One thing I’m definitely sure of: miscommunication truly is the worst trope.

“Well, we’re brilliant,” I announce.

Vincent laughs. It’s loud and loose and makes the knot in my chest come undone.

“I’m not very good at asking for what I want,” he admits, his cheeks and the tips of his ears tinged with pink as he picks at invisible lint on his duvet. I’ve never seen him so bashful. “If I’m advocating for someone else, it’s easy. I’m just being team captain. But if it’s just for me, I—I don’t know. I feel greedy.”

The idea that Vincent—confident, quick-witted, flirty, dirty-minded Vincent—doesn’t like advocating for himself doesn’t seem to fit. But the puzzle piece slots into place.

He’s never been good at asking for help, has he?

I think of the way he kissed me in the library, and his offer to let me practice on him. How sheepish he was when he asked me to be patient and let him try to lift me with one arm, for my own enjoyment. The way he teased me at Starbucks, the whole time thinking I’d just come for the money but hoping, quietly, that I wanted him the way he wanted me. He’s always left the door open for me. Even when I slam it shut in his face, he opens it up again.

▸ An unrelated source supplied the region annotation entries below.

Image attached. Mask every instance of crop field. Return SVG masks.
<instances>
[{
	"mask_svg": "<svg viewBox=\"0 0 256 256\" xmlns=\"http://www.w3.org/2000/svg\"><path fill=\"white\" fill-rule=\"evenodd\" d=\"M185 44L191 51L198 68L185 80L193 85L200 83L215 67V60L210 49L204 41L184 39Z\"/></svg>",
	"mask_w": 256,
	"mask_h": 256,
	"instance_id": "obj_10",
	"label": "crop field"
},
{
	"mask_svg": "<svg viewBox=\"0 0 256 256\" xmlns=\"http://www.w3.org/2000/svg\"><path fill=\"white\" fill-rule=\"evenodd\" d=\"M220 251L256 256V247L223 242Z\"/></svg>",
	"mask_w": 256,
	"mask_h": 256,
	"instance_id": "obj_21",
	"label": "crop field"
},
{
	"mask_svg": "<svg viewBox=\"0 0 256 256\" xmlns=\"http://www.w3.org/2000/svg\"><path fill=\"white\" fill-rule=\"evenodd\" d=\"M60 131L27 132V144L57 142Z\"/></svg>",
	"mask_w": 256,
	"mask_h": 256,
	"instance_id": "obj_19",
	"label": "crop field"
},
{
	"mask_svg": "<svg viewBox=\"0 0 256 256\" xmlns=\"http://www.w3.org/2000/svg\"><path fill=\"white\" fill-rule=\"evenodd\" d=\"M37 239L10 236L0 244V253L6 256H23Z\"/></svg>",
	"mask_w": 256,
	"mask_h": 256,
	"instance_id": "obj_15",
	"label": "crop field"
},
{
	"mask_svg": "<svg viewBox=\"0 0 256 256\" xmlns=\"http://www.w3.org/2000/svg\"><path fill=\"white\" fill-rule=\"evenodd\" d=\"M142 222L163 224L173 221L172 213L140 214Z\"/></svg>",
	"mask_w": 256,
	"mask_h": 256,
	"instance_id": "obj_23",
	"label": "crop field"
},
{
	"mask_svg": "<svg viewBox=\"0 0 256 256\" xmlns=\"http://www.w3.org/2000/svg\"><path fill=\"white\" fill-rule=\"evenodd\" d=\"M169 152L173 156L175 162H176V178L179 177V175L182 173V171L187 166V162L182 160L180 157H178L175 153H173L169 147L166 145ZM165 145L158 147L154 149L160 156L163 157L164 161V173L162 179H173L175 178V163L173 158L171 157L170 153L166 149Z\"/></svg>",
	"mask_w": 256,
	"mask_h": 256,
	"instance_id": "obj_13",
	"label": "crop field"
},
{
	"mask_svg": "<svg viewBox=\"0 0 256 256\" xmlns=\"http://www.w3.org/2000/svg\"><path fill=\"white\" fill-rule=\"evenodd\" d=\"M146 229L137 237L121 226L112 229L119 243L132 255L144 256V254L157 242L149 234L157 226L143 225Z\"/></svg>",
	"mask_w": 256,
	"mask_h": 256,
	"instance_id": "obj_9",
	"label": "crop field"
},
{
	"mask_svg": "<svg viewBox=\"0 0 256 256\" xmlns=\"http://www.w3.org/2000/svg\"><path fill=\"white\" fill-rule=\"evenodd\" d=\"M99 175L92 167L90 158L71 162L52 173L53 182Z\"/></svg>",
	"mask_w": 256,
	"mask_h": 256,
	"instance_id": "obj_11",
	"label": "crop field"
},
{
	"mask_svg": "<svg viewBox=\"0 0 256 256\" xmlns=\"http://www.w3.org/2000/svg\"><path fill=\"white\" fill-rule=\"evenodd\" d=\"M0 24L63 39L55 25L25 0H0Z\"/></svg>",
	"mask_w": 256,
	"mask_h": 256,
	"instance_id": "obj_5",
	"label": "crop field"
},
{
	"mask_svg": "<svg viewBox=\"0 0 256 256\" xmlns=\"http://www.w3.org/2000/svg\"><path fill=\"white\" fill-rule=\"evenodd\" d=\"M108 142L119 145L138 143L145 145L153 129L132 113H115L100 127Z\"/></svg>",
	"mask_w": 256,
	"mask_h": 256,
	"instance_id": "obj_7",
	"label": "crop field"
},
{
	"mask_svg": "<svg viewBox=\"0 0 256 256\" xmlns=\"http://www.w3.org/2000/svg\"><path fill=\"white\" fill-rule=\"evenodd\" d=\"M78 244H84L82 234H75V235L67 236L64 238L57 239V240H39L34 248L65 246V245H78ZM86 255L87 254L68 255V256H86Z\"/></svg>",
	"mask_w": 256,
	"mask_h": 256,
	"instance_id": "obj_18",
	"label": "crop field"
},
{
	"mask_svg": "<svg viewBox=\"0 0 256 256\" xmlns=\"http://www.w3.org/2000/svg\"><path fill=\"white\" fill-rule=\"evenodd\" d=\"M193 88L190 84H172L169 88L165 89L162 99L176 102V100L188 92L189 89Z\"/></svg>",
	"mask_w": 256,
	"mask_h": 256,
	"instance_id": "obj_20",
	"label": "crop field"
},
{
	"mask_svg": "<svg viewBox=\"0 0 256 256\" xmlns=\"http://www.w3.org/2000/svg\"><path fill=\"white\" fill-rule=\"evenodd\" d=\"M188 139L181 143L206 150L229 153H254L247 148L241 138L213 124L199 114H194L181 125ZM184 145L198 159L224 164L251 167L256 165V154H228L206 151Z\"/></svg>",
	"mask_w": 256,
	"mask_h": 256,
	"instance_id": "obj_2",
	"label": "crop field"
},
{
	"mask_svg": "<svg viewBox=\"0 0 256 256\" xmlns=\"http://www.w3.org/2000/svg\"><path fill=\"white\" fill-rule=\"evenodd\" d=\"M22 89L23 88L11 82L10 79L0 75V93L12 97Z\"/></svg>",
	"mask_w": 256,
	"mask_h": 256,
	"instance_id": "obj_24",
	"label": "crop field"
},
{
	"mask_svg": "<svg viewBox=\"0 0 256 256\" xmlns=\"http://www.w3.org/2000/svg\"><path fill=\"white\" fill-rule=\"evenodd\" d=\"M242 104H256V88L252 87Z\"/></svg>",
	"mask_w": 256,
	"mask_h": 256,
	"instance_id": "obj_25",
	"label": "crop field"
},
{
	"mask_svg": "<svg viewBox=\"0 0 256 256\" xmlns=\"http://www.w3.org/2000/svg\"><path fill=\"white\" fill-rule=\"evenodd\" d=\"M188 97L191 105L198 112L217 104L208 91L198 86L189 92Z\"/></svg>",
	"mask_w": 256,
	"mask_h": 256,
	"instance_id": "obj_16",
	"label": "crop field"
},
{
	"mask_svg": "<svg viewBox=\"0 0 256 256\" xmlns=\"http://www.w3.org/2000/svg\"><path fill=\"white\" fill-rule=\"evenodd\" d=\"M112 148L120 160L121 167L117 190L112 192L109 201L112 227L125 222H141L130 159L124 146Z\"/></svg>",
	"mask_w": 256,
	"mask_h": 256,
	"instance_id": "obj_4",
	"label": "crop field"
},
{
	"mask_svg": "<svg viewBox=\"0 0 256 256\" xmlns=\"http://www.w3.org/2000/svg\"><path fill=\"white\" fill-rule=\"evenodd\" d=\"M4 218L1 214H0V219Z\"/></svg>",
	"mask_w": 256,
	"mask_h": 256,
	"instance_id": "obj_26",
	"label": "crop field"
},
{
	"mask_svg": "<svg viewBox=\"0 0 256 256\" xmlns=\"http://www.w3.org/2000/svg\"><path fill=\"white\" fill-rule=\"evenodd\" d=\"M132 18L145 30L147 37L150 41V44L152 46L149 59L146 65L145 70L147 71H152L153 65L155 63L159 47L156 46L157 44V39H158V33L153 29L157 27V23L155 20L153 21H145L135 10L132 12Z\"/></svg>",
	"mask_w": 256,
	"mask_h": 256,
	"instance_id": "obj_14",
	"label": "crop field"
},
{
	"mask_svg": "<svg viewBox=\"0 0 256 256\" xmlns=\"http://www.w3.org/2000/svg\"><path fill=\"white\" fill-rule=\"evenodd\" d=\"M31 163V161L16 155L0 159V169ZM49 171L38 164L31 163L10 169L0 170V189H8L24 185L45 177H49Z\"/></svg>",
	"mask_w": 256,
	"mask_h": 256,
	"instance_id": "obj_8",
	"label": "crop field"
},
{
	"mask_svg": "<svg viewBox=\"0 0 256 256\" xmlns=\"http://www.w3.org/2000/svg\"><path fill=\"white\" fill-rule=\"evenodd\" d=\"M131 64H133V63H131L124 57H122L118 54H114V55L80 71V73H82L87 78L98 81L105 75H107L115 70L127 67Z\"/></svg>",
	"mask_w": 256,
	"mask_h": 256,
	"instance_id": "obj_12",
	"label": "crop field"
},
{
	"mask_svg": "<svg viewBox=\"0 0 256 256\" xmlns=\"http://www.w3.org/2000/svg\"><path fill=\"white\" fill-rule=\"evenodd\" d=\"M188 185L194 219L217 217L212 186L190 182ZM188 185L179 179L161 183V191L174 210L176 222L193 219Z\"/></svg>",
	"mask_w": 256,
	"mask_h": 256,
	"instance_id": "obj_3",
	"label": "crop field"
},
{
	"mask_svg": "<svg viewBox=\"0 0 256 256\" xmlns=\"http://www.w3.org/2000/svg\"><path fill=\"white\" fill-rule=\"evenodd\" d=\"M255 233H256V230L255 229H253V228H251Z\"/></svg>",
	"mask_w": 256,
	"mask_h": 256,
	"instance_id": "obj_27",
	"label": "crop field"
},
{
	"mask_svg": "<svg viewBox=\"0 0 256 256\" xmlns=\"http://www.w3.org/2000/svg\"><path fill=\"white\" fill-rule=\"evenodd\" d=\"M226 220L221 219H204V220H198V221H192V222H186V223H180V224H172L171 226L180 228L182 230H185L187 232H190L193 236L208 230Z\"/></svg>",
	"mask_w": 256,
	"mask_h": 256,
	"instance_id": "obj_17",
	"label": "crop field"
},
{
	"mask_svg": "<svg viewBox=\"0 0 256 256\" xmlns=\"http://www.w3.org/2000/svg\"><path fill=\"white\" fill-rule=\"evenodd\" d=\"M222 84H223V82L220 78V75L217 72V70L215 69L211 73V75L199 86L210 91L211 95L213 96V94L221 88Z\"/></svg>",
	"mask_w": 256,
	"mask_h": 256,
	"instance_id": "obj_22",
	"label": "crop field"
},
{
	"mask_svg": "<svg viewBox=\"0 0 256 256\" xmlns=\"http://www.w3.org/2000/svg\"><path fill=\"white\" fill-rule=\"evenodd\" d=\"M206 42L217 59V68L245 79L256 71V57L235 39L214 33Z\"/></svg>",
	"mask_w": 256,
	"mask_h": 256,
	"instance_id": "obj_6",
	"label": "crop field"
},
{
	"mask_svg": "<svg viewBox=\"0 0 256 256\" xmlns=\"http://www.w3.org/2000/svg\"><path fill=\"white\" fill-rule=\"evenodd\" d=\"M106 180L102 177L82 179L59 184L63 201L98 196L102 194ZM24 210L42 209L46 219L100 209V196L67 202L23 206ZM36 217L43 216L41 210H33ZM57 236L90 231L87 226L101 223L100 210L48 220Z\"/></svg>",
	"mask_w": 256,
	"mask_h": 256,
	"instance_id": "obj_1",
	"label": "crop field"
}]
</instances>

But all this time, he’s been too afraid to ask me to come inside.

It’s enough to break my heart. It’s enough to make me want to clutch him tight and pepper kisses over every inch of his face, to apologize for being a coward—and to reprimand him for being a coward too.

“Well,” I say. “We’re just going to have to communicate better, aren’t we? Be honest with each other. Clear. Direct.”

Vincent swallows and sits up straighter.

“Then for the sake of being direct,” he says, “I can’t stop thinking about you, Kendall. And I’ve read every goddamned poem Elizabeth Barrett Browning ever wrote. In three weeks. For fun.”

I bark out a surprised laugh and press my hands to my overheated cheeks.

“What have you done to me?”

It feels like a small sacrifice of pride for the sake of honesty, so I return the favor.

“I watched your highlight reel on YouTube,” I whisper.

His eyes twinkle. “And?”

“I still don’t know how shot clock violations work, and at this point, I’m too embarrassed to ask.”

Vincent throws his head back and laughs again. But it’s not exactly at my expense, because I’m laughing too, at the utter absurdity that this whole fucking time, we’ve been on the same page without realizing it.

This is it. This is where I could borrow any number of lines I’ve memorized from my novels about declared feelings and deepest desires. But both Vincent and Elizabeth Barrett Browning made a great fucking point: actions speak louder than words. And right now, I want to be loud. So, I cross the room to where Vincent is sitting on the side of his bed, clamp my hands down on his shoulders for balance, and then—in one solid burst of bravery and determination—press one knee to the mattress and swing my other leg over his lap.